外が寒かったからなのか、急いで戻って来たからなのか、肩で息をしながら休憩所へ入って来る、その片手には屯所近くのコンビニ名が書かれた大きなレジ袋。
それを炬燵の卓上にドンと置くので、名前は慌てて散らばった蜜柑の皮をゴミ箱に捨てた、レジ袋の中身は雪崩を起こして卓上に広がる。
「何これ」
「年越し蕎麦だよ、ほらポッドの湯入れろ」
赤色のパッケージが特徴的なカップ蕎麦が4つ、土方はせっかちにそれらの透明なフィルムを剥がし、蓋も次々に開けていくので、電気ポットから湯を注ぐのも急かされるのだった。

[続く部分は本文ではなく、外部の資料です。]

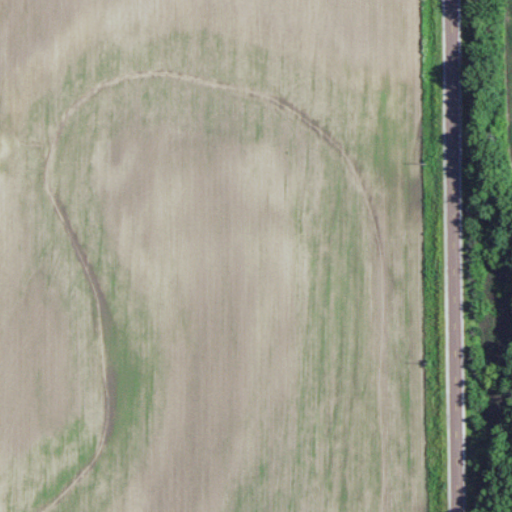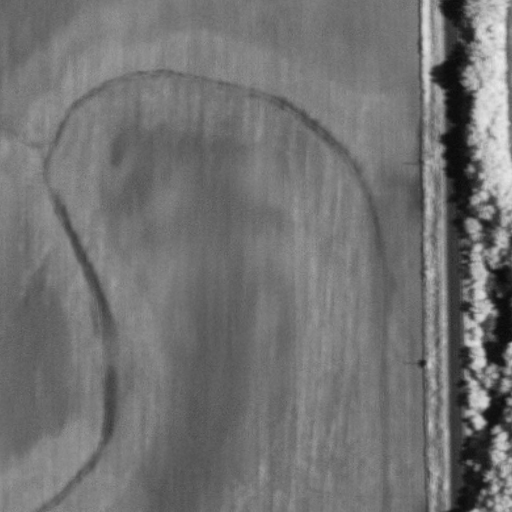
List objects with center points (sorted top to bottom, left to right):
crop: (506, 75)
crop: (210, 256)
road: (455, 256)
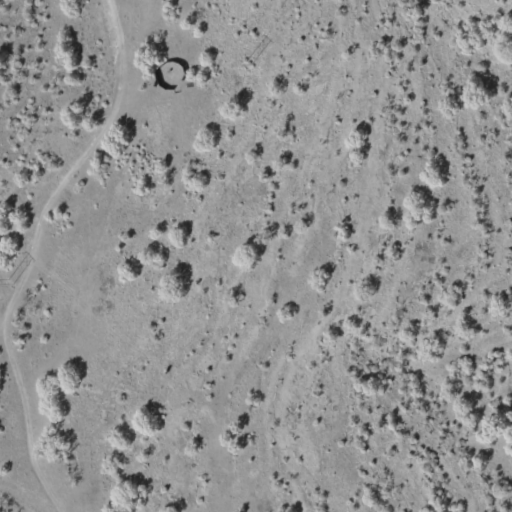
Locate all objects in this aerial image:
power tower: (244, 64)
power tower: (0, 282)
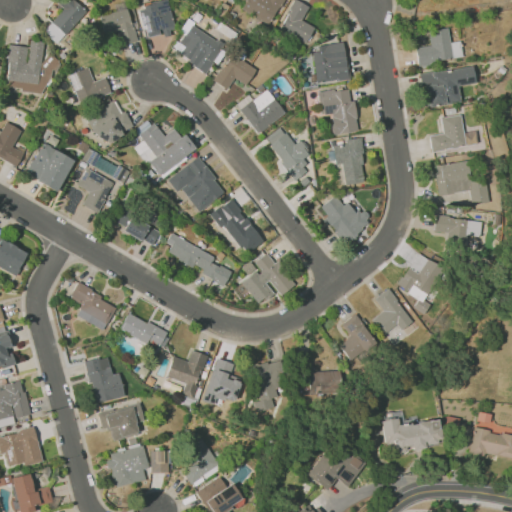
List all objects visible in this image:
building: (231, 0)
road: (9, 4)
building: (260, 8)
building: (155, 18)
building: (63, 20)
building: (295, 22)
building: (118, 25)
building: (197, 48)
building: (438, 48)
building: (328, 62)
building: (28, 67)
building: (232, 71)
building: (444, 84)
building: (86, 85)
building: (338, 110)
building: (260, 111)
building: (108, 122)
building: (447, 134)
road: (235, 136)
building: (9, 144)
building: (162, 149)
building: (287, 152)
road: (399, 154)
building: (348, 160)
building: (48, 166)
road: (253, 175)
building: (458, 181)
building: (195, 183)
building: (93, 189)
building: (342, 218)
building: (234, 224)
building: (136, 228)
building: (456, 228)
road: (56, 252)
building: (10, 256)
building: (196, 259)
road: (321, 268)
building: (417, 276)
building: (264, 278)
road: (164, 288)
building: (91, 306)
building: (388, 313)
building: (0, 317)
building: (143, 330)
road: (53, 331)
building: (353, 337)
building: (4, 349)
building: (185, 371)
building: (102, 380)
building: (222, 380)
building: (322, 381)
building: (264, 382)
building: (11, 402)
road: (61, 405)
building: (120, 421)
building: (409, 434)
building: (490, 443)
building: (19, 447)
building: (157, 461)
building: (198, 464)
building: (126, 465)
building: (333, 468)
road: (447, 491)
building: (26, 492)
building: (217, 495)
building: (308, 509)
road: (423, 510)
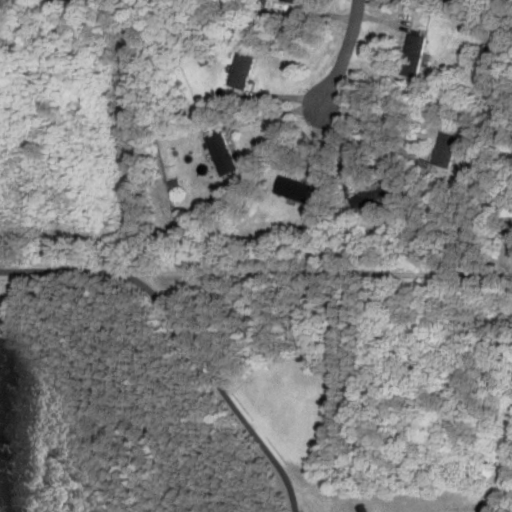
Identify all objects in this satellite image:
building: (296, 0)
building: (293, 1)
building: (417, 49)
road: (347, 53)
building: (412, 53)
building: (241, 70)
building: (243, 70)
building: (445, 149)
building: (447, 149)
building: (222, 153)
building: (224, 153)
building: (296, 188)
building: (299, 191)
building: (374, 195)
building: (372, 196)
road: (176, 344)
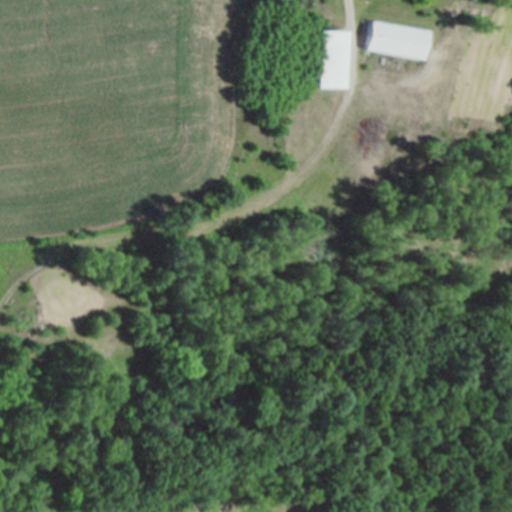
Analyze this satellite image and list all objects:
building: (396, 39)
building: (331, 58)
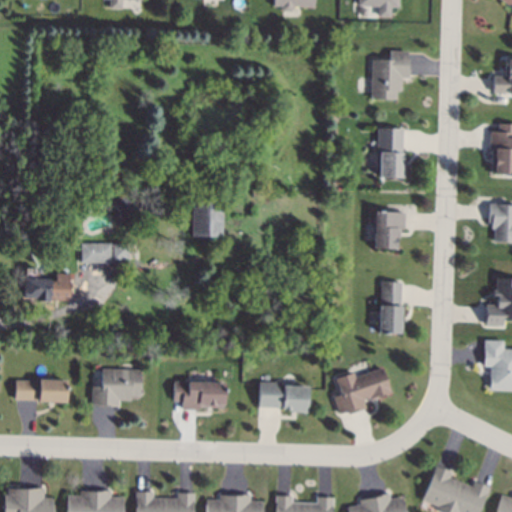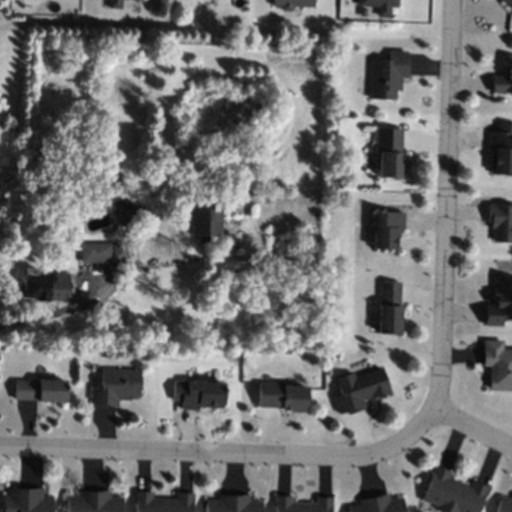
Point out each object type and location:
building: (508, 2)
building: (113, 3)
building: (290, 3)
building: (292, 3)
building: (507, 3)
building: (113, 4)
building: (378, 5)
building: (378, 5)
building: (386, 74)
building: (386, 75)
building: (502, 79)
building: (502, 79)
building: (500, 148)
building: (501, 148)
building: (387, 152)
building: (388, 152)
road: (444, 205)
building: (128, 206)
building: (202, 218)
building: (202, 218)
building: (499, 221)
building: (500, 222)
building: (385, 228)
building: (386, 228)
building: (101, 251)
building: (104, 251)
building: (251, 269)
building: (44, 287)
building: (45, 287)
building: (498, 302)
building: (498, 303)
building: (388, 307)
building: (388, 307)
road: (40, 316)
building: (496, 364)
building: (496, 364)
building: (113, 385)
building: (113, 386)
building: (38, 389)
building: (356, 389)
building: (357, 389)
building: (37, 390)
building: (197, 394)
building: (197, 394)
building: (282, 394)
building: (280, 396)
road: (475, 427)
road: (226, 450)
building: (450, 492)
building: (451, 493)
building: (25, 500)
building: (25, 500)
building: (92, 502)
building: (93, 502)
building: (161, 502)
building: (162, 502)
building: (231, 504)
building: (231, 504)
building: (300, 504)
building: (300, 504)
building: (376, 504)
building: (377, 504)
building: (502, 504)
building: (504, 504)
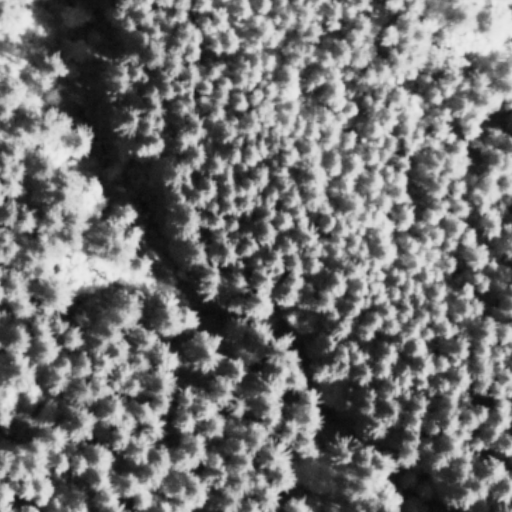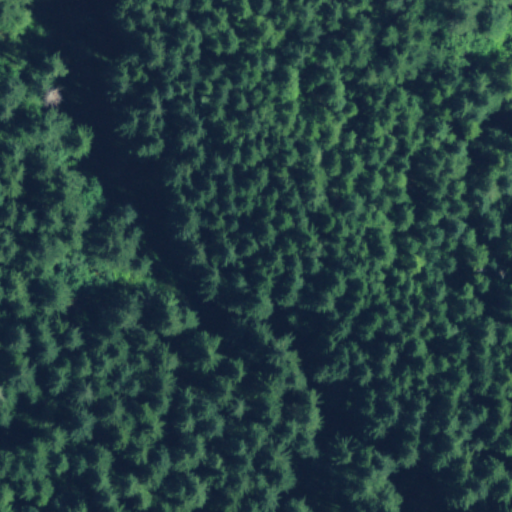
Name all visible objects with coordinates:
road: (508, 7)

湯で麺がふやけるまでの間、今日の公務について各々が愚痴を言い合うのだ、途中で万事屋にあってどうたらこうたらとか。
そのうち歌番組も終わってしまって、テレビはとうとう年明けを待つ人々や寺の釣り鐘の中継場面に切り替わった。
3分経ってるのかどうかもあやふやなまま、4人は一斉にカップ蕎麦の蓋を開ける、もうもうとした湯気が顔をくすぐって良いニオイがする。
「今年も1年、お疲れさん」
「毎年毎年、同じツラで年越すのもいいかげん飽きらぁ」
「今年はあたしがいるもーん」
「ハハ、そうだな!今年は名前ちゃんが増えたな!」
除夜の鐘がテレビから鳴り響く、名前の顔は綻んでいる、カップ蕎麦の出汁が温かくて旨い。
気づけば炬燵の四面が全て埋まっている、卓上には汁だけ残ったカップが4つ並んで、ストーブの暖気が部屋中に漂っていた。
「あ、カウントダウン始まった!」
「10、9…ほら、トシも言えって!」
「俺ぁやらねーよ!」
8、7…と近藤と名前が手振りを加えながらテレビ中継に映る参拝客と一緒になって口ずさむ。
6、5…と言ったところで、名前は土方と目が合う、年相応にはしゃぐ彼女の姿に、少し満足げな表情だった。
4、3…なので、片肘ついた土方の右手を無理に引っ張って、自分の手振りに合わせてやった。
2、1…土方は少し焦りながら、恥ずかしさを覚えながら、それでも彼女から手を振り解こうとはしなかった。